Let's take a kind of SO as an example. Which applications would you use?
I'd say there should be the applications "users" and "questions". But what if there was a topic system with static articles, too. Maybe they also could receive votes.
How to build the apps structure then? One app for "questions", "votes" and "topics" or just one app "content"?
I have no idea what to do. Maybe it's because I know not very much about Django yet, but I'm interested either...
There aren't hard-and-fast rules, but I would say it's better to err on the side of more specialized applications. Ideally an application should handle just one functional concern: i.e. "tagging" or "commenting" or "auth/auth" or "posts." This type of design will also help you reuse available open source applications instead of reinventing the wheel (i.e. Django comes with auth and comments apps, django-tagging or django-taggable can almost certainly do what you need, etc).
Generic foreign keys can help you decouple applications such as tagging or commenting that might be applied to models from several other applications.
You should try and separate the project in as much applications as possible. For most projects an application will not contain more than 5 models. For example a project like SO would have separate applications for UsersProfiles, Questions, Tags (there's a ready one in django for this), etc. If there was a system with static pages that'd be a separate application too (there are ready ones for this purpose). You should also try and make your applications as generic as possible, so you may reuse them in other projects. There's a good presentation on reusable apps.
Just like any set of dependencies... try to find the most useful stand-alone aspects of the project and make those stand-alone apps.

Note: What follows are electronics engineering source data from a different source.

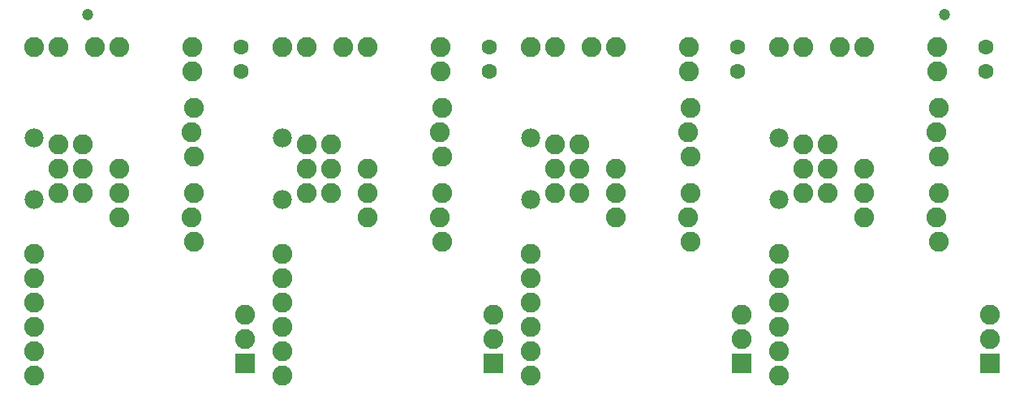
<source format=gbs>
G04 EAGLE Gerber RS-274X export*
G75*
%MOMM*%
%FSLAX34Y34*%
%LPD*%
%INSoldermask Bottom*%
%IPPOS*%
%AMOC8*
5,1,8,0,0,1.08239X$1,22.5*%
G01*
%ADD10C,1.600200*%
%ADD11C,2.082800*%
%ADD12C,1.981200*%
%ADD13R,2.082800X2.082800*%
%ADD14C,1.203200*%


D10*
X228600Y685800D03*
X228600Y660400D03*
X487680Y685800D03*
X487680Y660400D03*
X746760Y685800D03*
X746760Y660400D03*
X1005840Y685800D03*
X1005840Y660400D03*
D11*
X177800Y660400D03*
X177800Y685800D03*
X179070Y622300D03*
X176530Y596900D03*
X179070Y571500D03*
D12*
X12700Y591300D03*
X12700Y526300D03*
D11*
X101600Y558800D03*
X101600Y533400D03*
X101600Y508000D03*
X12700Y342900D03*
X12700Y368300D03*
X12700Y393700D03*
X12700Y419100D03*
X12700Y444500D03*
X12700Y469900D03*
X12700Y685800D03*
X38100Y685800D03*
D13*
X232410Y355600D03*
D11*
X232410Y381000D03*
X232410Y406400D03*
X63500Y584200D03*
X38100Y584200D03*
X63500Y558800D03*
X38100Y558800D03*
X63500Y533400D03*
X38100Y533400D03*
X179070Y533400D03*
X176530Y508000D03*
X179070Y482600D03*
X76200Y685800D03*
X101600Y685800D03*
X436880Y660400D03*
X436880Y685800D03*
X438150Y622300D03*
X435610Y596900D03*
X438150Y571500D03*
D12*
X271780Y591300D03*
X271780Y526300D03*
D11*
X360680Y558800D03*
X360680Y533400D03*
X360680Y508000D03*
X271780Y342900D03*
X271780Y368300D03*
X271780Y393700D03*
X271780Y419100D03*
X271780Y444500D03*
X271780Y469900D03*
X271780Y685800D03*
X297180Y685800D03*
D13*
X491490Y355600D03*
D11*
X491490Y381000D03*
X491490Y406400D03*
X322580Y584200D03*
X297180Y584200D03*
X322580Y558800D03*
X297180Y558800D03*
X322580Y533400D03*
X297180Y533400D03*
X438150Y533400D03*
X435610Y508000D03*
X438150Y482600D03*
X335280Y685800D03*
X360680Y685800D03*
X695960Y660400D03*
X695960Y685800D03*
X697230Y622300D03*
X694690Y596900D03*
X697230Y571500D03*
D12*
X530860Y591300D03*
X530860Y526300D03*
D11*
X619760Y558800D03*
X619760Y533400D03*
X619760Y508000D03*
X530860Y342900D03*
X530860Y368300D03*
X530860Y393700D03*
X530860Y419100D03*
X530860Y444500D03*
X530860Y469900D03*
X530860Y685800D03*
X556260Y685800D03*
D13*
X750570Y355600D03*
D11*
X750570Y381000D03*
X750570Y406400D03*
X581660Y584200D03*
X556260Y584200D03*
X581660Y558800D03*
X556260Y558800D03*
X581660Y533400D03*
X556260Y533400D03*
X697230Y533400D03*
X694690Y508000D03*
X697230Y482600D03*
X594360Y685800D03*
X619760Y685800D03*
X955040Y660400D03*
X955040Y685800D03*
X956310Y622300D03*
X953770Y596900D03*
X956310Y571500D03*
D12*
X789940Y591300D03*
X789940Y526300D03*
D11*
X878840Y558800D03*
X878840Y533400D03*
X878840Y508000D03*
X789940Y342900D03*
X789940Y368300D03*
X789940Y393700D03*
X789940Y419100D03*
X789940Y444500D03*
X789940Y469900D03*
X789940Y685800D03*
X815340Y685800D03*
D13*
X1009650Y355600D03*
D11*
X1009650Y381000D03*
X1009650Y406400D03*
X840740Y584200D03*
X815340Y584200D03*
X840740Y558800D03*
X815340Y558800D03*
X840740Y533400D03*
X815340Y533400D03*
X956310Y533400D03*
X953770Y508000D03*
X956310Y482600D03*
X853440Y685800D03*
X878840Y685800D03*
D14*
X68580Y719455D03*
X962025Y719455D03*
M02*

</source>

Other Django Apps will have higher level functionality, and reuse the parts of the lowest level apps that you have set up.
In my project, I have a calendar app with its own Event object in its models. I also have a carpool database set up, and for the departure time and the duration I use the calendar's Event object right in my RideShare tables. The carpooling database is calendar-aware, and gets all the nice .ics export and calendar views from the calendar app for 'free.'
There are some tricks to getting the Apps reusable, like naming the templates directory: project/app2/templates/app2/index.html. This lets you refer to app2/index.html from any other app, and get the right template. I picked that one up looking at the built-in reusable apps in Django itself. Pinax is a bit of a monster size-wise but it also demonstrates a nice reusable App structure.

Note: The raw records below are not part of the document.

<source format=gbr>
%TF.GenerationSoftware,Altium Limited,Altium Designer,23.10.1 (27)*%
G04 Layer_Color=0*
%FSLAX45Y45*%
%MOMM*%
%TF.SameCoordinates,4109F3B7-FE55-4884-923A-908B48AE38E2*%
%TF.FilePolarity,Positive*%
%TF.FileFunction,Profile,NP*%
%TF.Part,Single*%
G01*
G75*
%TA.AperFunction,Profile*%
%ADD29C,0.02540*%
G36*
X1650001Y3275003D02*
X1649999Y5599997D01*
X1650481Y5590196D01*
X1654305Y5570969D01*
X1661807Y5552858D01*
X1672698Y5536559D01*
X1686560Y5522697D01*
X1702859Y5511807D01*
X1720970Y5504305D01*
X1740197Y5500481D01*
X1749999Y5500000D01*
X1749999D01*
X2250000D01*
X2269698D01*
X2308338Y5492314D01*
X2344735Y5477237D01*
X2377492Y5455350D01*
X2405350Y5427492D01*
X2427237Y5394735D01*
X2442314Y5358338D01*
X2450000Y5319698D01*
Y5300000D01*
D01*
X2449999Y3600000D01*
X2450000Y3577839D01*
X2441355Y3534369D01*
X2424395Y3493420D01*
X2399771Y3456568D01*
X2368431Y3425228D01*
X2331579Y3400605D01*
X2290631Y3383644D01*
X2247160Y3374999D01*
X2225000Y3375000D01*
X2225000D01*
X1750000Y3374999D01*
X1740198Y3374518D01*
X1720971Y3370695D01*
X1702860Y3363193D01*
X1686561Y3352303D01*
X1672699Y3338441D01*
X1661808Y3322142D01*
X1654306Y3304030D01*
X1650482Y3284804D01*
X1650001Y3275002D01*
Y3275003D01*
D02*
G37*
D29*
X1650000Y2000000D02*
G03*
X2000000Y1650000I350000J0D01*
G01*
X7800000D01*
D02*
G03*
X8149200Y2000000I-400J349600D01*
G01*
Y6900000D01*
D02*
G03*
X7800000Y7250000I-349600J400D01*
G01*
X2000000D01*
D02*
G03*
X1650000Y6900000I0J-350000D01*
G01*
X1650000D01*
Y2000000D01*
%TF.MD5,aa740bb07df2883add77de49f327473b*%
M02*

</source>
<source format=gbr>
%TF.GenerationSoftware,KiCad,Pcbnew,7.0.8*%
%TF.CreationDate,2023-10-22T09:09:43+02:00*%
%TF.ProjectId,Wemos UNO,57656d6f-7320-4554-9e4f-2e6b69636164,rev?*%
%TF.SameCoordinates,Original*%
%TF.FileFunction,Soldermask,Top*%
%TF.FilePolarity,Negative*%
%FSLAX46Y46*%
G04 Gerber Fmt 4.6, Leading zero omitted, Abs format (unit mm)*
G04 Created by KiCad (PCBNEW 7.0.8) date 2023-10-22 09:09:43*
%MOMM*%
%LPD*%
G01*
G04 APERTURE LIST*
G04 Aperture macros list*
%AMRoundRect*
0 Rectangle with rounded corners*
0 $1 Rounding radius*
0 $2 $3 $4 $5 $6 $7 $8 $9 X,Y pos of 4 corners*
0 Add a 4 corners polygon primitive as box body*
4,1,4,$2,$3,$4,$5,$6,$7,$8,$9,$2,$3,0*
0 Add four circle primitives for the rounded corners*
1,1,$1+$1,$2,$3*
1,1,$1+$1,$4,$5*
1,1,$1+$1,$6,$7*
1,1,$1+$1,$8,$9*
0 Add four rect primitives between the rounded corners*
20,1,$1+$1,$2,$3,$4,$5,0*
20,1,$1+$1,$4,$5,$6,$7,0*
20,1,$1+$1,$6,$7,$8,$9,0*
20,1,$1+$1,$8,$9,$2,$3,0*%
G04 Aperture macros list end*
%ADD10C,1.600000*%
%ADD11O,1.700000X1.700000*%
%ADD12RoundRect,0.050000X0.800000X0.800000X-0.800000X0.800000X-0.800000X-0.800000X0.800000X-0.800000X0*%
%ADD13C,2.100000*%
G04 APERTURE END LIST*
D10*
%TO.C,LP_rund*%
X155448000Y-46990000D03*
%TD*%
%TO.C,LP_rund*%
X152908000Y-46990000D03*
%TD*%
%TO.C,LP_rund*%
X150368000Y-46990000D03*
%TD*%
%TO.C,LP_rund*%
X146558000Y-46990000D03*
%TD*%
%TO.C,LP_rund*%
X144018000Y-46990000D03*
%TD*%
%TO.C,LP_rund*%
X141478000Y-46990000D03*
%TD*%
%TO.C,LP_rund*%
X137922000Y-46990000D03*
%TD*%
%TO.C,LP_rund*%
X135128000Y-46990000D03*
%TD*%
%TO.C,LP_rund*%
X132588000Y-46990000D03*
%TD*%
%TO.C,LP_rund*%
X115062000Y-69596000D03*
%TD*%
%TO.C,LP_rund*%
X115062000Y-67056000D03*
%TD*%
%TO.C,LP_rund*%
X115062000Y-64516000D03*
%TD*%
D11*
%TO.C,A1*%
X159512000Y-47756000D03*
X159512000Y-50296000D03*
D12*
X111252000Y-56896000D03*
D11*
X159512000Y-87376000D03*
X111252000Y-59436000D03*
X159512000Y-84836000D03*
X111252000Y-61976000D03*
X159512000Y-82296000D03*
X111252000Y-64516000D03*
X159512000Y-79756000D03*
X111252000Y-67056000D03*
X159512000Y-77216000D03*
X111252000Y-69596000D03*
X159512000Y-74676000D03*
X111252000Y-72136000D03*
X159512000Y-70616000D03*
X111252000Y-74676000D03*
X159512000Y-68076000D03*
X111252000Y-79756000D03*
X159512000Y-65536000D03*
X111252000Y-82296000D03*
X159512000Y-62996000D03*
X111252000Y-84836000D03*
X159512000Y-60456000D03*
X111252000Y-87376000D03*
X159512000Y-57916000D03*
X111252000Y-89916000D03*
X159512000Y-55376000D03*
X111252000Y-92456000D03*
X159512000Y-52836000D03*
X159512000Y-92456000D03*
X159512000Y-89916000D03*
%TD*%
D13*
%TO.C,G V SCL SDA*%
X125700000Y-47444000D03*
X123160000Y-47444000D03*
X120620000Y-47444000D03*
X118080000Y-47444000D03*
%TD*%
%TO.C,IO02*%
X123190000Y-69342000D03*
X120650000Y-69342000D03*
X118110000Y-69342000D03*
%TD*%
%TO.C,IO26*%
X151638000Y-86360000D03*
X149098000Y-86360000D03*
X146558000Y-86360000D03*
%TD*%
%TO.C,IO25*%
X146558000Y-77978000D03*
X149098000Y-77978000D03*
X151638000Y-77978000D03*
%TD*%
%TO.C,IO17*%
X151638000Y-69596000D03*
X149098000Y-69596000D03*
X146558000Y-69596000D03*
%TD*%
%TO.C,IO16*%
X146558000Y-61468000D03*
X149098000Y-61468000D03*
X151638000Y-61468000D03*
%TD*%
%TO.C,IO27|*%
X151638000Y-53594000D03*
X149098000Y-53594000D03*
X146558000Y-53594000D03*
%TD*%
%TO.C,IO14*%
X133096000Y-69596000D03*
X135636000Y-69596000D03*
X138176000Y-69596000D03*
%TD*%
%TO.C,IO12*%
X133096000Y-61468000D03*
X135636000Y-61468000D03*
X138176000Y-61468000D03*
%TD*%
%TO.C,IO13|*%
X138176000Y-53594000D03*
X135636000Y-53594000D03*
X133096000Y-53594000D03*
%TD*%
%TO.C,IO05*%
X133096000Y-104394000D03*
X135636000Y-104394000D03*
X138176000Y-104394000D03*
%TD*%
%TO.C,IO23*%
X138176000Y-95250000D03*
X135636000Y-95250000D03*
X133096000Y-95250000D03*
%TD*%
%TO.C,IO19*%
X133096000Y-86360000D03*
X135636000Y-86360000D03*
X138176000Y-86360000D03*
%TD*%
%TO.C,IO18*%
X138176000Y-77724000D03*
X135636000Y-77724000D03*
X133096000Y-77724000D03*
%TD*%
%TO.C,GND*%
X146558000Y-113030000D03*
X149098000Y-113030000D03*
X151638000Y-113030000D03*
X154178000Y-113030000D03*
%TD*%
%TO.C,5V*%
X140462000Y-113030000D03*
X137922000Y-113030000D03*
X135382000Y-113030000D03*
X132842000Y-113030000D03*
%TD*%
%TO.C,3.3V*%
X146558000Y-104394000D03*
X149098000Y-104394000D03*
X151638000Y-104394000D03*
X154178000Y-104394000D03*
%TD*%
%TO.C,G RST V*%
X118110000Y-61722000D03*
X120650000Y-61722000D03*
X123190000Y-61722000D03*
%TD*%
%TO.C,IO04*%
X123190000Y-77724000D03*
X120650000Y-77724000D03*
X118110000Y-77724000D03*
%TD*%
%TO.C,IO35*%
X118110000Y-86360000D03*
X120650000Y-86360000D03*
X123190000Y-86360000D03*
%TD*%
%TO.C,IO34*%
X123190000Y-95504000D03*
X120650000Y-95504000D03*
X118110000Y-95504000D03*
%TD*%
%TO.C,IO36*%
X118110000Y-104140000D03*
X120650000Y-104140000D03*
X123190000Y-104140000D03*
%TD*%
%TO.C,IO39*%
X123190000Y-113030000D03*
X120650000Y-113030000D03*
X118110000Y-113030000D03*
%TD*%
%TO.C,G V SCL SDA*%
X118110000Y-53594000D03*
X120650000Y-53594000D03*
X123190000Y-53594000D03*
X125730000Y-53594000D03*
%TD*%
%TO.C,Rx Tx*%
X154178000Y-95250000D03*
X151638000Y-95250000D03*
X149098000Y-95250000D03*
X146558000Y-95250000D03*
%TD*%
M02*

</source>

If in doubt, forget about reusable apps for now. Put all your messages and polls in one app and get through one rev. You'll discover during the process what steps feel unnecessary, and could be broken out as something stand-alone in the future.
A good question to ask yourself when deciding whether or not to write an app is "could I use this in another project?". If you think you could, then consider what it would take to make the application as independent as possible; How can you reduce the dependancies so that the app doesn't rely on anything specific to a particular project.
Some of the ways you can do this are:
Giving each app its own urls.py
Allowing model types to be passed in as parameters rather than explicitly declaring what models are used in your views. Generic views use this principle.
Make your templates easily overridden by having some sort of template_name parameter passed in your urls.py
Make sure you can do reverse url lookups with your objects and views. This means naming your views in the urls.py and creating get_absolute_url methods on your models.
In some cases like Tagging, GenericForeignKeys can be used to associate a model in your app to any other model, regardless of whether it has ForeignKeys "looking back" at it.
I'll tell you how I am approaching such question: I usually sit with a sheet of paper and draw the boxes (functionalities) and arrows (interdependencies between functionalities). I am sure there are methodologies or other things that could help you, but my approach usually works for me (YMMV, of course).